Nur nicht ärgern! - Predigt zu Matthäus 11,2-6 von Wolfgang Gerts
11,2-6

Nur nicht ärgern!

Liebe Gemeinde,

Wir feiern den 3. Advent. Die Vorfreude auf ein festliches Ereignis wird größer. Wir erwarten das Kommen des Sohnes Gottes. Hosianna dem Sohn Davids! Gelobt sei, der da kommt in dem Namen des Herrn! Hosianna in der Höhe! (Mt 21,9) Mit Jubelrufen und Gesängen wird der Retter erwartet. Das findet zwar in der Passionszeit statt, bevor sie alle „Kreuzige“ schreien, aber weil es inhaltlich um Erwartung des Ankommenden geht, gehört dies sachlich zum Advent. Die Adventszeit ist immer auch eine Zeit des Singens und der Lieder. Die Adventslieder legen es uns in die singenden Münder: Der Sohn Gottes, der Retter, zieht ein und kommt in unsere Welt - aber:

Er kommt als ein Ärgernis! Der Predigttext moduliert das fröhliche Singen und die gute Stimmung: Aus Dur wird scheinbar Moll. Das Kommen des Sohnes Gottes als ein Ärgernis verleiht dem 3. Advent einen widerständigen Klang im glänzenden Licht der Geschäftsstraßen und im süßen Duft der Weihnachtsmärkte. Selig ist, wer sich nicht an mir ärgert, spricht Christus im Predigttext. Eine seltsame Seligpreisung.

Ärgernis, Anstoß und Skandal - so viel Marktschreierei scheint zur redlichen Bibel und zur lichterfrohen Adventszeit gar nicht zu passen. Schließlich bereiten sich viele Kinder, Männer und Frauen auf das Fest der Liebe vor. Ärgernis, Anstoß und Skandal - all das scheint doch in plakativen Boulevardzeitungen oder in pikanten Talkshows besser aufgehoben zu sein. Ein Bundesminister hat in die eigene Tasche gewirtschaftet, und Geschenke bleiben an ihm kleben. Ein beliebter Sportler wird kriminell und muss für immer aus dem Verkehr gezogen werden. Ein Gerichtsmitarbeiter handelt mit Doktortiteln - das sind Skandale, und darüber muss gesendet werden!

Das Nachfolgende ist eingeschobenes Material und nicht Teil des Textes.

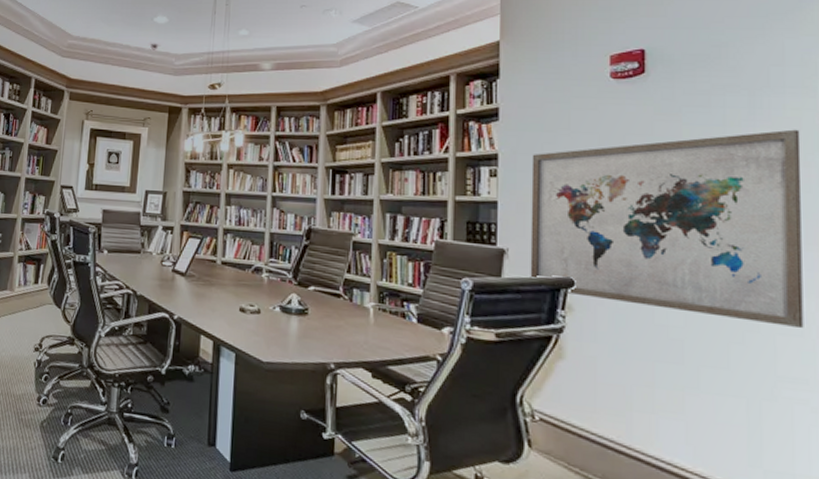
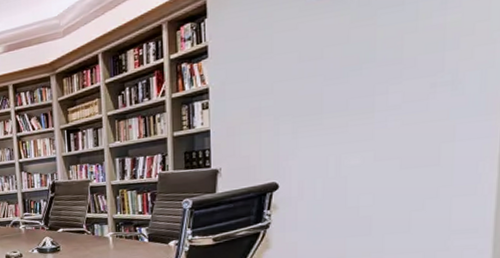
wall art: present [530,129,804,328] -> none [239,9,489,196]

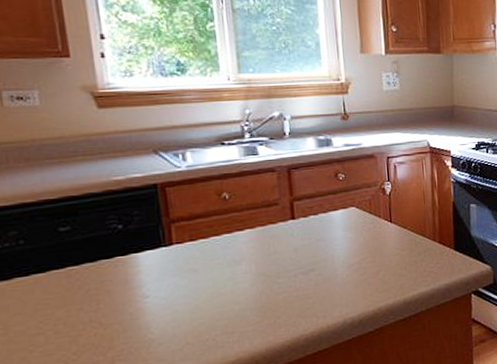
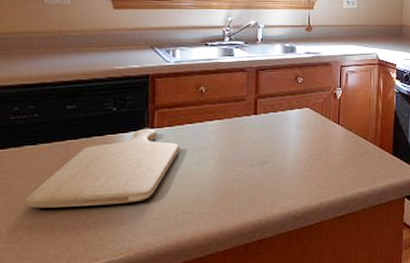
chopping board: none [28,245,209,347] -> present [25,128,180,208]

Die ungezählten Talkshows im Welt umspannenden Fernsehen haben prominente Sendeplätze und finden ein Millionenpublikum. Eine Sache der Talkshows

 König unter den Talkmastern war in den Vereinigten Staaten Larry King. Der meinte, es wären zwei Persönlichkeiten, die er trotz der tausenden von Interviews ungemein gern befragen würde: Zum einen Abraham Lincoln, den amerikanischen Präsidenten zur Zeit der Sklavenbefreiung; und zum anderen - Jesus Christus!

Jesus Christus im Interview! Bei dieser durchaus amerikanisch durchtränkten Vorstellung muss ich erst einmal durchatmen. Unverfroren. Es ärgert mich, dass Jesus Christus wie irgendein Prominenter vorgeführt und befragt werden soll. Aber riskieren wir ein Interview mit Jesus Christus!

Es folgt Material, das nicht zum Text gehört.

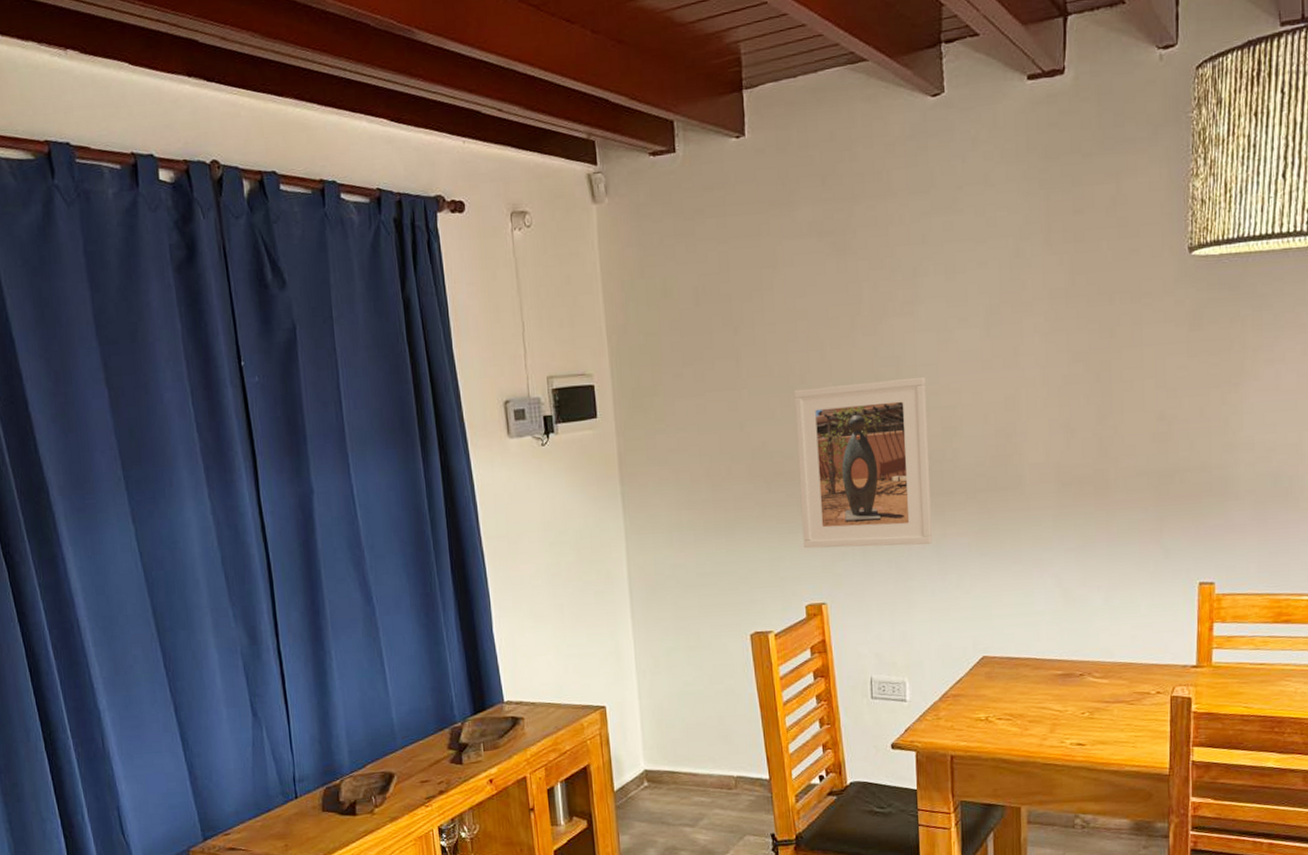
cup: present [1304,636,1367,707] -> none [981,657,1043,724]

Es ist erstaunlich: So völlig aus der Luft gegriffen scheint die Idee des Medienmanns gar nicht zu sein. Denn der Predigttext selbst ist wie eine Art Interview aufgebaut: Auf die Frage Johannes' des Täufers gibt Jesus von Nazareth eine Antwort. Johannes der Täufer ist gleichsam der erste Interviewer in der christlichen Geschichte. Über seine Jünger lässt er Jesus fragen: Bist du es, der da kommen soll, oder sollen wir auf einen anderen warten?

Johannes der Täufer lässt deshalb über seine Jünger fragen, weil er selbst eingekerkert im Gefängnis sitzt. Er hat mit seiner Predigt der Buße Anstoß und Ärgernis bei König Herodes erregt. In der Todeszelle hört er von den Werken Christi. Er hört von der Heilung zweier Blinder (Mt 9,27-31), eines Gelähmten (Mt 9,2-8), eines Aussätzigen (Mt 8,1-4), eines Tauben (Mt 9,32-34); zu guter Letzt hört er von der Totenauferweckung eines Mädchens (Mt 9,18-26). Durch alle Ritzen des Gefängnisses dringt die Kunde von einem Retter und Visionär.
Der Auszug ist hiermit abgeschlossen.